The Reviews: 'Cosby,' 'Pearl' in Solid Debuts

September 16, 1996|HOWARD ROSENBERG

Those noting the dearth of TV comedies about something other than children or people who are dating, to say nothing of children who are dating, should be pleased with CBS newcomers "Cosby" and "Pearl" just on paper.

The first, successfully reuniting Bill Cosby and Phylicia Rashad from "The Cosby Show," monitors the home-front escapades of a curmudgeonly 60-year-old who lost his airport job in a corporate downsizing. The second stars former "Cheers" barmaid Rhea Perlman as a feisty blue-collar widow beginning anew as a student at a hoity-toity Eastern university.

Both make promising debuts tonight.

Cosby's Hilton Lucas is clearly a man with too much time on his hands, much of it spent at home these days to the disgust of his wife, Ruth (Rashad). He's Andy Rooney with better material, showing up at the cleaners to make a federal case of the note he found on his pair of pants saying a stain was unremovable ("Now let me get this straight. You cleaned the clean part and left the stain. . . .").

Interwoven with rocking humor and affectionate bantering, the first three episodes lock onto the rhythms of Cosby and Rashad, who, after their eight seasons on NBC as the higher-scale Huxt-ables, resurface as the smoothies of prime-time's married set. They are grand together, as in cadence as two halves of the same person, he raising havoc, she raising a brow.

Actually, a trio of characters drives "Cosby." Hanging around Hilton and Ruth is that perpetual scene-stealer Madeline Kahn as Ruth's best friend, Pauline, whose mistaken assumption about a napping Hilton fires up a splendidly unruly bit near the end of the premiere that attests to the good writing and whopper cast of "Cosby."

Prominent regulars also include T'Keyah Crystal Keymah as the Lucases' adult daughter and Doug E. Doug as her boyfriend.

Just one thing. A CBS press release says that the Lucases have been married 32 years. That fits Cosby, who is about the age of his character. But it means that the much younger Ruth (if the World Almanac is correct about Rashad's age) was a 16-year-old bride. Now let me get this straight. . . .

Meanwhile, "Pearl" is "Educating Rita" meets "Paper Chase," with Perlman a blossoming scholar as Pearl Caraldo, a loading-dock manager who is the first in her family to attend a college whose name "doesn't have 'beauty' or 'clown' in it."

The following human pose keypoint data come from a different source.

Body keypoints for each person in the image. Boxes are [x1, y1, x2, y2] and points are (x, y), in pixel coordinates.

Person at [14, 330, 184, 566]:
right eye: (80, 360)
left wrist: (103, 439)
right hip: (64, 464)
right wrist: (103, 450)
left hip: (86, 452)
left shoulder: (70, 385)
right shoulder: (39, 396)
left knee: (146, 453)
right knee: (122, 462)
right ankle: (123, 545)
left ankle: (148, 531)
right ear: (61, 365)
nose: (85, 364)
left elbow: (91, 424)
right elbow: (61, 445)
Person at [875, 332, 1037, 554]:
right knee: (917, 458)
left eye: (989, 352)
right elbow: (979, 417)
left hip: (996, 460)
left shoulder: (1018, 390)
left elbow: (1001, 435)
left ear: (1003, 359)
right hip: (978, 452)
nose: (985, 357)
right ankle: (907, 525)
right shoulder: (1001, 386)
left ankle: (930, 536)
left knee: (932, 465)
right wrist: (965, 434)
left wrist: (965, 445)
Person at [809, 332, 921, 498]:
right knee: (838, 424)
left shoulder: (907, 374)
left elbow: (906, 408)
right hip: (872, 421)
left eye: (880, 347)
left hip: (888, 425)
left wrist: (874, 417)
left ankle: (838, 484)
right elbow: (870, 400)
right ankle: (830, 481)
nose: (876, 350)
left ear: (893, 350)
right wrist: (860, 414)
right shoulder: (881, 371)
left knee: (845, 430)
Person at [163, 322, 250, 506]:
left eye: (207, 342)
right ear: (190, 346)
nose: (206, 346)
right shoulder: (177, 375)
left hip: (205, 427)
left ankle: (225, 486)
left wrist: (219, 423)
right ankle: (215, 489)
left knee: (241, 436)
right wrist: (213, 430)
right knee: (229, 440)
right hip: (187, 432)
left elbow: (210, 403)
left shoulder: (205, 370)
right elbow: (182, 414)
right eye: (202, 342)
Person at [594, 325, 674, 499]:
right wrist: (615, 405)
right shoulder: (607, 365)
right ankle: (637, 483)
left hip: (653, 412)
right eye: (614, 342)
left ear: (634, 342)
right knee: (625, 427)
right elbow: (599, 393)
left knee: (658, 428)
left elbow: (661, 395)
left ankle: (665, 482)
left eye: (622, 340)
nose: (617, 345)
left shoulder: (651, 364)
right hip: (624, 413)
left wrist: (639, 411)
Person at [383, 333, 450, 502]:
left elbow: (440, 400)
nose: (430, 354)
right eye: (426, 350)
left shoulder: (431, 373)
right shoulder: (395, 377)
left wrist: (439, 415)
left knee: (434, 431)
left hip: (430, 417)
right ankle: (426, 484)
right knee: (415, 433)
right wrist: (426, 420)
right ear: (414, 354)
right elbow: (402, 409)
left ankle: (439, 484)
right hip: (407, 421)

Pearl is a U.S. version of Julie Walters' working-class British collegian in "Educating Rita," right down to the frizzed hair, miniskirts and lust for learning. But the nemesis she encounters, Malcolm McDowell's sharply drawn Professor Pynchon, is initially more like John Houseman's tyrannical Kingsfield in "Paper Chase" than the caring drunk, played by Michael Caine, who tutored Rita.

Despite showcasing the sadistic, insufferably pedantic, self-adoring Pynchon ("Let me tell you about my favorite subject: me!"), "Pearl" is a comedy with heart, its heroic protagonist well played by Perlman as both vulnerable and a street fighter. Both qualities surface in her confrontation with Pynchon when he humiliates her in his humanities class.

Even though the situation is stock--bank on each educating the other and Pearl ultimately holding her own if not prevailing with her honesty and common-sense wisdom--Perlman and McDowell have the skills to bring this off.

In fact, their opening clash is the amusing highlight of Episode 1, succeeding much more than time at home with Pearl, her palooka of a son (Dash Mihok), a 20-year-old single parent seeing his mother only as a baby-sitter, and Pearl's sweet but loopy sister-in-law (Carol Kane).

Pynchon informs his students that he bases 10% of their grade on "how much I like your face." So far, Pearl's is easy to like.

* "Cosby" and "Pearl" premiere tonight at 8 and 8:30, respectively, on CBS (Channel 2).